Delivering a welcome address at the Banff World TV Festival, Konrad von Finckenstein, Chairman of the Canadian Radio-television and Telecommunications Commission (CRTC), outlined a number of media industry activities that are dynamically impacted by the new digital economy and emerging media creation and distribution platforms.
“We are in a new digital world now, a world in which consumers are in control. They have access to a wide range of digital platforms and applications. These new media bypass the traditional pathways of regulated broadcasting: over-the-air, cable and satellite. Therefore the Commission’s ability to regulate through control of access is very much reduced,” he said.
“I believe we need a conceptual rethink of the whole regulatory system. The results of that rethink should preferably be embodied in a single comprehensive Act to govern all communications. The aim of the new legislation would be to create a structure for optimal regulation of the transportation of bits, whether by wireline or wireless technology, and whether they are carrying voice, video or data. This structure would support the development of a flexible, competitive and innovative system providing access for all Canadians to their choice of fast and efficient digital resources,” he said. He added that a rationalisation of the institutional framework should be considered, as well whether the present CRTC model was best suited to the role.

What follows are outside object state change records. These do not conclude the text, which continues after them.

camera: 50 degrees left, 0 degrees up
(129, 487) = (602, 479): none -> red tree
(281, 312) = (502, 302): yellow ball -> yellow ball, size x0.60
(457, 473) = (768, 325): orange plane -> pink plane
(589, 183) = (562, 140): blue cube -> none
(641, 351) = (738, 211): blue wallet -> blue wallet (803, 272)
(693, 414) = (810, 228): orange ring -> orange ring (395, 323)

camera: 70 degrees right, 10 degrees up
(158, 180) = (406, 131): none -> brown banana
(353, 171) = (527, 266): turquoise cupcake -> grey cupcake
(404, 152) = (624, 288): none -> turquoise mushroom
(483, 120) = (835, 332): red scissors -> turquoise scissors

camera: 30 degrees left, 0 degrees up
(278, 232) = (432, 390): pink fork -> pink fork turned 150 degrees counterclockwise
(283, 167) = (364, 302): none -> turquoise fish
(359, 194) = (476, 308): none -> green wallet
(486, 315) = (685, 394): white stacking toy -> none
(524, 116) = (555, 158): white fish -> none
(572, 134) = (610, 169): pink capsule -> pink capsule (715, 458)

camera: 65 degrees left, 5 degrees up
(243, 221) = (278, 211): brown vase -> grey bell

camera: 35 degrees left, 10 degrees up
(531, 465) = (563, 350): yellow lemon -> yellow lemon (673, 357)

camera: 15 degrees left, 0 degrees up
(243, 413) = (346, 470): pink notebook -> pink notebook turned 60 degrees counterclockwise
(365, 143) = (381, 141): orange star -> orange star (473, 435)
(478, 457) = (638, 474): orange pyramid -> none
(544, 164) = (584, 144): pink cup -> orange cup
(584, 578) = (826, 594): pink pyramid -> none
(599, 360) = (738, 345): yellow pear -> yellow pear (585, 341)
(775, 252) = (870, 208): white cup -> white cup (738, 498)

“Regulatory change is necessary in our new digital world. We need new legislation and a new institutional framework. We cannot make the most of new opportunities when we are limited by the practices and the structures of the past,” he declared.
He also announced a fact-finding exercise on over-the-top (OTT) programming services and their impact on the Canadian communications system. “We do not know what impact OTT may have. Is it an extension of our broadcasting system, complementing the traditional methods of delivery? Or is this the beginning of a paradigm shift that will eventually replace traditional methods,” he asked.